Prix : 15.00 € / 98.39 F

ISBN : 978-2-226-15108-7

GENCOD : 9782226151087

  • Les présentations des éditeurs : 14/05/2006

LA PRESENTATION DE L'EDITEUR : «- Nous allons conclure un marché, veux-tu ? Toi, Joseph, tu feras semblant d'être chrétien, et moi je ferai semblant d'être juif. Ce sera notre secret, le plus grand des secrets. Toi et moi pourrions mourir de trahir ce secret. Juré ?
- Juré.»

1942. Joseph a sept ans. Séparé de sa famille, il est recueilli par le père Pons, homme simple et juste, qui ne se contente pas de sauver des vies. Mais que tente-t-il de préserver, tel Noé, dans ce monde menacé par un déluge de violence ?

Un court et bouleversant roman dans la lignée de Monsieur Ibrahim et d'Oscar et la dame rose.

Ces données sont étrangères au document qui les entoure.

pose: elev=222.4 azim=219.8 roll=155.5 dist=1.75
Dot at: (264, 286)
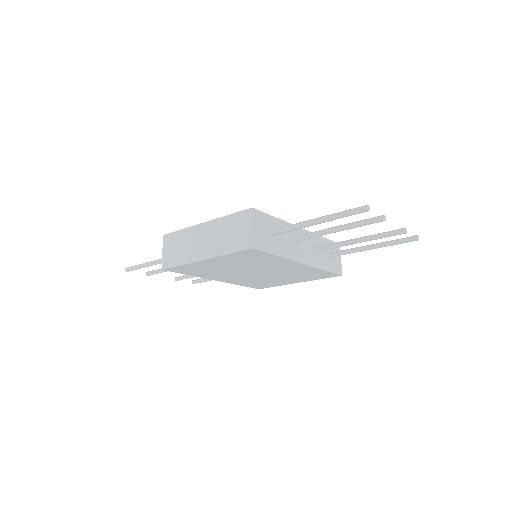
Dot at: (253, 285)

  • La revue de presseFrançois Busnel - Lire

... Qu'est-ce qui a changé, entre La nuit de Valognes et L'enfant de Noé ? Si les thèmes sont les mêmes, l'écriture a évolué. «C'est vrai, admet Eric-Emmanuel Schmitt. J'ai commencé à écrire comme un lettré, je cherche aujourd'hui à fuir cet héritage de Normale Sup et à trouver la parole juste, à écrire sans artifice. Une écriture, pour moi, c'est une parole.» Nous y voilà ! Entre le dramaturge et le romancier, le pont est jeté. «Tout au long de ma vie, poursuit-il, on m'a expliqué que je n'écrivais pas comme on devait écrire : ça a commencé à l'école, puis au théâtre et dans le roman.» De fait, ses textes déroutent. Porteurs d'une profondeur que recouvre un hédonisme férocement caustique, ils oscillent entre le traité de philosophie (La part de l'autre) et la sotie (Lorsque j'étais une oeuvre d'art). Des romans en marge du genre romanesque. Et les petits livres qui composent le Cycle de l'invisible en sont l'illustration. L'enfant de Noé, précisément, est le quatrième volet de ce cycle. A première vue, ce livre peut sembler bien lisse : un enfant juif de 7 ans, Joseph, pris dans la tourmente de l'Occupation, est recueilli par un curé qui le cache dans une école catholique et lui apprend l'hébreu. On y croise une brute au coeur tendre, un bon père qui fait de la résistance et une crypte transformée en synagogue («Un détail véridique», précise Schmitt)... Soit. On pouvait redouter le pire. C'était sans compter avec le talent de Schmitt. Interroger les religions est dans l'air du temps, mais faire ressortir leurs contradictions sans verser dans le prosélytisme est un exercice auquel peu d'écrivains se sont prêtés... Après le bouddhisme (Milarepa), il explore l'islam (Monsieur Ibrahim et les fleurs du Coran), l'athéisme (Oscar et la dame Rose) et, ici, les rapports entre juifs et chrétiens. Variante majeure : alors que la bien-pensance exige que les parents expliquent les religions à leurs enfants avec force réponses, Schmitt imagine l'inverse: l'enfant est sa figure de prospection ; il questionne plus qu'il n'affirme... Ce récit des temps occupés hantera les mémoires. Eric-Emmanuel Schmitt confirme ses qualités d'écrivain. Et se joue, une fois de plus, des genres en inventant la philosophie clandestine.